This happens to both TS and local users.
There isn't usually overlap between users, ie, different users will experience the issue at different times, whilst others continue to work without incident.

What we have observed:

  • Store.exe on the Server running exchange has constantly high disk access. varying between 5-10MB/s read access, with between 1-5MB/s write access (according to resource monitor). This remains constant regardless of people experiencing lockout. This activity dissapears at night time when no one is accessing the system.

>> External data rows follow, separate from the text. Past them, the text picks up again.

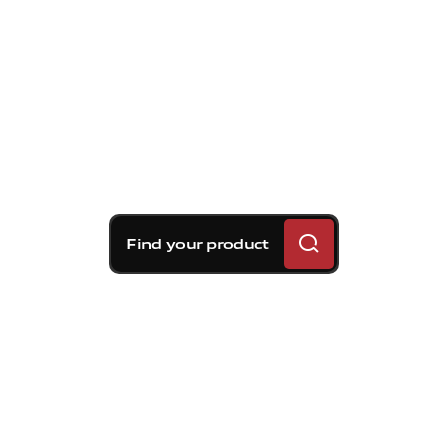
Find your product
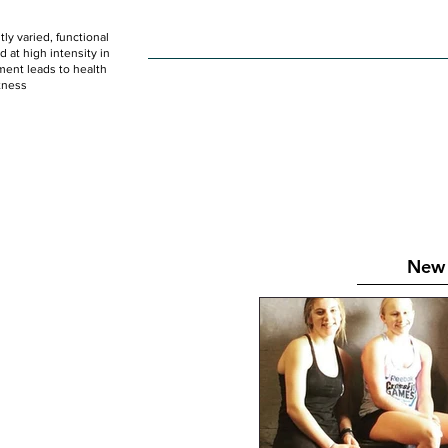
ly varied, functional
HOME
WOD
SCHEDULE
GET STARTED
at high intensity in
ent leads to health
tness
New 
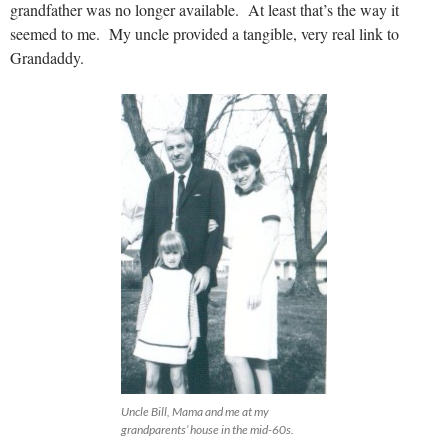
grandfather was no longer available. At least that’s the way it
seemed to me. My uncle provided a tangible, very real link to
Grandaddy.
Uncle Bill, Mama and me at my
grandparents’ house in the mid-60s.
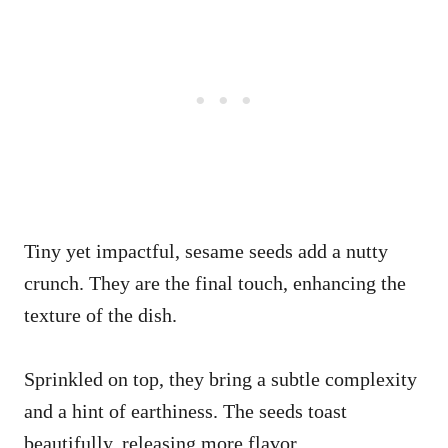
Tiny yet impactful, sesame seeds add a nutty
crunch. They are the final touch, enhancing the
texture of the dish.
Sprinkled on top, they bring a subtle complexity
and a hint of earthiness. The seeds toast
beautifully, releasing more flavor.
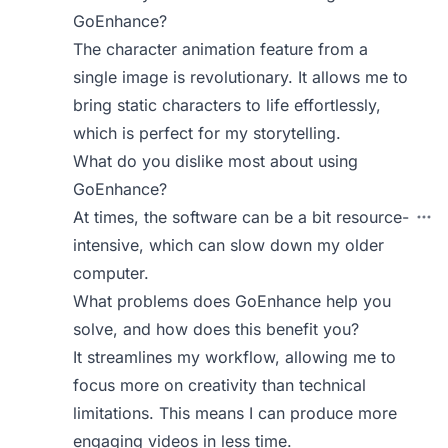
GoEnhance?
The character animation feature from a
single image is revolutionary. It allows me to
bring static characters to life effortlessly,
which is perfect for my storytelling.
What do you dislike most about using
GoEnhance?
At times, the software can be a bit resource-
intensive, which can slow down my older
computer.
What problems does GoEnhance help you
solve, and how does this benefit you?
It streamlines my workflow, allowing me to
focus more on creativity than technical
limitations. This means I can produce more
engaging videos in less time.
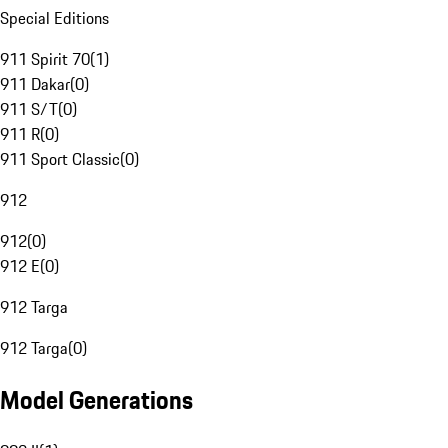
Special Editions
911 Spirit 70
(
1
)
911 Dakar
(
0
)
911 S/T
(
0
)
911 R
(
0
)
911 Sport Classic
(
0
)
912
912
(
0
)
912 E
(
0
)
912 Targa
912 Targa
(
0
)
Model Generations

  • During the users lockout of outlook, Exmon will report very high avg server latency for the specific user in question, (60 seconds latency is average during this time, normally sitting between 0 and 500 msec). Other unaffected users do not have high latency

  • during lockout, the users in question will have a high session count

Additional notes:

  • Event log doesn't appear to report anything related
  • There is nothing scheduled on the exchange server during the times people experience the lockout
  • all windows updates and service packs have been applied to both servers and to office.
  • when locked out, you cannot even open the mail control panel item for the exchange settings page for the specific user

Server Spec:

  • dual cpu xeon e5606@2.13
  • 24GB Memory
  • SAS 15K (seagate Cheetah) – 300gb pair in raid 1

We are at a loss as to what is causing the issue at this stage.

Any suggestions or direction would be greatly appreciated.

Best Answer

  1. It's not TCP connection exhaustion.
  2. Use Perfmon to log and check your key server metrics. I'd start with disk, as I'm fairly confident the issue is that you have a very long disk queue length.
  3. Check your hardware, both to make sure it hasn't gone bad and so you can get an idea of what performance you should be capable of.
    • The last time I saw this happen (5-10 minute, sporadic freezes for certain users), the issue was bad blocks on one of the server's disks.
    • The time before last that I saw this it was massive disk queue due to users opening >10 GB .pst files over a network share.
    • Having a disk configuration that does not support the level of IOPS your users are throwing at the server can also cause this type of behavior in use-cases similar to yours.